Die Steckverbinder gibt es verschieden-polig. 
Die sind auch IP65.

Gruß
Udo


----------



## uflo (4 Dezember 2010)

uflo schrieb:


> Der link ist zuwww.Conrad-electronic.de
> Da unter Bauelemente, Steckverbinder, Industriesteckverbinder mal suchen.
> Oder aber auch bei www.rs-online.de. Da habe ich auch schon solche Rundsteckverbinder bestellt.
> Die Steckverbinder gibt es verschieden-polig.
> ...


_*Sorry, www.rsonline.de*_


----------



## uflo (4 Dezember 2010)

Der link ist zuwww.Conrad-electronic.de
Hier unter best.-Nr. 603950-62 und 603947-62
12pol. Stecker und Kupplung IP68


----------



## olitheis (6 Dezember 2010)

Hallo uflo,
danke noch mal für den Link.
Aber ich habe mich für eine Lösung von Harting entschieden:
Han Modular mit 9 pol. D-Sub Einsatz und EMV Gehäuse.

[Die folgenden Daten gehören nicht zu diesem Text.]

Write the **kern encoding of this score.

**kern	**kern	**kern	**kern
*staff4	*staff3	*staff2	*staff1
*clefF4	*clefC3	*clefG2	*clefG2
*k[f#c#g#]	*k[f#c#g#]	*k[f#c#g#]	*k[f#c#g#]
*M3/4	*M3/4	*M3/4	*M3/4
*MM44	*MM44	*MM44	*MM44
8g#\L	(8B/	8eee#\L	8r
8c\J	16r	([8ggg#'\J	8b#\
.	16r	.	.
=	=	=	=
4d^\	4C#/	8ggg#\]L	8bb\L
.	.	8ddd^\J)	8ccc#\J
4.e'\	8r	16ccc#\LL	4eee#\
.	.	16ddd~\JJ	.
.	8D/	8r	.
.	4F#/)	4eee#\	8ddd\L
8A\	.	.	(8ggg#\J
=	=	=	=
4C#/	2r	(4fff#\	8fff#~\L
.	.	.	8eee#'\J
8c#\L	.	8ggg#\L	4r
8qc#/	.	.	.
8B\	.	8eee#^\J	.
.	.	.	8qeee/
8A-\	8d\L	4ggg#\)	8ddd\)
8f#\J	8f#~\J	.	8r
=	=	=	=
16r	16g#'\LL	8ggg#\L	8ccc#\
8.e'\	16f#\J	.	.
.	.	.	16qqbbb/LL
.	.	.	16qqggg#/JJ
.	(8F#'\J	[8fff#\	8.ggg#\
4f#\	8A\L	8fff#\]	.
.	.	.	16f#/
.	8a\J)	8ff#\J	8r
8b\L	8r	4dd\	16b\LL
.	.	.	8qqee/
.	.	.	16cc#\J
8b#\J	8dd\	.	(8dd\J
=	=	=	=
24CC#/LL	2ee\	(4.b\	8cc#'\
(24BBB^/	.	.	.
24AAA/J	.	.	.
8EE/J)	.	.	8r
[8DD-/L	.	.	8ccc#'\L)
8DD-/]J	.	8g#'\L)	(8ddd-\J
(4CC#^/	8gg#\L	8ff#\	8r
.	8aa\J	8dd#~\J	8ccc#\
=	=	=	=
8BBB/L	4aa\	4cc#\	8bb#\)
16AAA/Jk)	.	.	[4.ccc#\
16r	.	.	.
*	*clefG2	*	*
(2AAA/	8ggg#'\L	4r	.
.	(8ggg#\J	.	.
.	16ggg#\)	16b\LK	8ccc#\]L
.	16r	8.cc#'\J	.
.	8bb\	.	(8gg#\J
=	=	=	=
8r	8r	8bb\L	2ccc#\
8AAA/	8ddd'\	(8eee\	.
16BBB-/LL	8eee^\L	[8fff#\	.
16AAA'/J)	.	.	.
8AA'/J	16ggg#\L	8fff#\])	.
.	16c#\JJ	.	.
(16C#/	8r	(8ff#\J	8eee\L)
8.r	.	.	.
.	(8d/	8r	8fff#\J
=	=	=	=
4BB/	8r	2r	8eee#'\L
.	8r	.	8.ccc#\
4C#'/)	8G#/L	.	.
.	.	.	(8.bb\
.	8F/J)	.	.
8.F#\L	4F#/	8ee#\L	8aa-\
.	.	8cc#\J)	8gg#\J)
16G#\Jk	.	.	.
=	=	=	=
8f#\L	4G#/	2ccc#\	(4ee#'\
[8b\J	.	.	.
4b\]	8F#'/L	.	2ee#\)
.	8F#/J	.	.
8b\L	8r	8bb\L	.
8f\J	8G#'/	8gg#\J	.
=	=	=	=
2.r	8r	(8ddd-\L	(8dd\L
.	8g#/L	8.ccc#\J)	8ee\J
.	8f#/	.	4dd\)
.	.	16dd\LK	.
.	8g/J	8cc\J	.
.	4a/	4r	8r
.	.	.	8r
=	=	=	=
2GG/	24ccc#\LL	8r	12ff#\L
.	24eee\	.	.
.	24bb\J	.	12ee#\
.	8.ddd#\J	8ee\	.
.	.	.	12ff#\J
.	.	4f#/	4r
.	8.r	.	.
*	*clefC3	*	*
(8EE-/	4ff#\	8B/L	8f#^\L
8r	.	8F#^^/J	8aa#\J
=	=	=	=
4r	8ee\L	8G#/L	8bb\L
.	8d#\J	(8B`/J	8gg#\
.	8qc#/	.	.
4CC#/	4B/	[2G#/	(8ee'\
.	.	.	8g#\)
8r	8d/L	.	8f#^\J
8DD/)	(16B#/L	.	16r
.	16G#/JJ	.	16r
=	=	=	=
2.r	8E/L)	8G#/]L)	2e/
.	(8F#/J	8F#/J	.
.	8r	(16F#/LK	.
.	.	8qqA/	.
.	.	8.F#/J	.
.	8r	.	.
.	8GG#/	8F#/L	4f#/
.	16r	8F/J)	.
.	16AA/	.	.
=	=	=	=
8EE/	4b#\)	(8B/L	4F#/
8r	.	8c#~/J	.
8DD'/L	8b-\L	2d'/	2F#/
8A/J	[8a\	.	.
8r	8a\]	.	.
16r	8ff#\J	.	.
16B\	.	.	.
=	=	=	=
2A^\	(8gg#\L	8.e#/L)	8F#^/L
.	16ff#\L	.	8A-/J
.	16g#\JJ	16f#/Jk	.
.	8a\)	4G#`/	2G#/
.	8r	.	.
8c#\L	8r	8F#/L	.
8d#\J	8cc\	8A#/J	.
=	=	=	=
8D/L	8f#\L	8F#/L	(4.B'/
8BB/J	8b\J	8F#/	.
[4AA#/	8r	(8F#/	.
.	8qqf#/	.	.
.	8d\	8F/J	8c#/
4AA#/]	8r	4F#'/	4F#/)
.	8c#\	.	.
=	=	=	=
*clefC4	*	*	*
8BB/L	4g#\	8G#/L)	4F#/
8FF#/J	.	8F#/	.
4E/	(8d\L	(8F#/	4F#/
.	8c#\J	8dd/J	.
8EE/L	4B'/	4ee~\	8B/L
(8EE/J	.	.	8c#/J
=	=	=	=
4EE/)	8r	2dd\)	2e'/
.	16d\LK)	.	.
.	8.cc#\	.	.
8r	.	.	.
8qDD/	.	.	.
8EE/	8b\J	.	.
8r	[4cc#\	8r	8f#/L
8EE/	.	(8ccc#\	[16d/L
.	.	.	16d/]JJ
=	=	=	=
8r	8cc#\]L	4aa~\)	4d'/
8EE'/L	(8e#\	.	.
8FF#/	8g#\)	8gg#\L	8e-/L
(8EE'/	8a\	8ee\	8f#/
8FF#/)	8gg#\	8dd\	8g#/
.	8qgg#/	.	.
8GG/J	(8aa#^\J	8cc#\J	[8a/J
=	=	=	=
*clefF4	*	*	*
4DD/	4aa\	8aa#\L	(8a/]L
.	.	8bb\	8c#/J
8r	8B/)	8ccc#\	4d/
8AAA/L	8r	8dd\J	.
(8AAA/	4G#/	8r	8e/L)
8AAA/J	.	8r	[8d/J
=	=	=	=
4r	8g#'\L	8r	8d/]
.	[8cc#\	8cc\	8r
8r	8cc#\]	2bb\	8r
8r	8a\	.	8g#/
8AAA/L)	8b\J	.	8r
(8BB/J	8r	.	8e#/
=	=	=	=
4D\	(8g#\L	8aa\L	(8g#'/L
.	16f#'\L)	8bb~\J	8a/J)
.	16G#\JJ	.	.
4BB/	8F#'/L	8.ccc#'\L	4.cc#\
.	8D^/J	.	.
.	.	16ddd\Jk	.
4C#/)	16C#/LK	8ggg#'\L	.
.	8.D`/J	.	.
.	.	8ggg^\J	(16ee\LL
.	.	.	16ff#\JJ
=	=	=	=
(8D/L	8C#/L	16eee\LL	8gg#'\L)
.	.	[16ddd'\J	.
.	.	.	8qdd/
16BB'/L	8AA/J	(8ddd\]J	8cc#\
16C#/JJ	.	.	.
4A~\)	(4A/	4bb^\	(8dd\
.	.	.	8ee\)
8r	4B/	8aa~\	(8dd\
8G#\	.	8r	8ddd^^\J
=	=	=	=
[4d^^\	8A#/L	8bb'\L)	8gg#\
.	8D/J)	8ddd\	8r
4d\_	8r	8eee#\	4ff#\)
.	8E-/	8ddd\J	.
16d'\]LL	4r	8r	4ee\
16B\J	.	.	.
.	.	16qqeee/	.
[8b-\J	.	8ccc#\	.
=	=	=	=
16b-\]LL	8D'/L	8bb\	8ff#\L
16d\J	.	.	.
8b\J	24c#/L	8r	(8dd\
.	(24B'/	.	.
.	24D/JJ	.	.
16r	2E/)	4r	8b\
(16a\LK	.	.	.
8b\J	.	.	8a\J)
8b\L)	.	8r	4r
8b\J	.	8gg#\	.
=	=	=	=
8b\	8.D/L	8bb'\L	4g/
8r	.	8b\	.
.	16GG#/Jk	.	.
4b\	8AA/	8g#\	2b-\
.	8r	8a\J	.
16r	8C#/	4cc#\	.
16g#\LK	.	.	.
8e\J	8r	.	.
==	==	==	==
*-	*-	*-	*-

Adaptermodul, Stifteinsatz, für 1 Kabel - 09 14 000 9930, 
Adaptermodul, Buchseneinsatz, für 1 Kabel - 09 14 000 9931,
Gelenkrahmen für 2 Module, Bedruckung A…B - 09 14 006 0303,
Gelenkrahmen für 2 Module, Bedruckung a…b - 09 14 006 0313,
EMV/B Sockelgehäuse, Baugr. 6B, seitlich 2xM20 - 19 62 806 1290,
EMV/B Tüllengehäuse, Baugr. 6B, seitlich 1xM20 - 19 62 806 1540

Zusätzlich habe ich noch einen 2pol. Einsatz, zum Überprüfen, ob der 
Stecker gesteckt wurde (Brücke auf einer Seite).

Danke
Oli


----------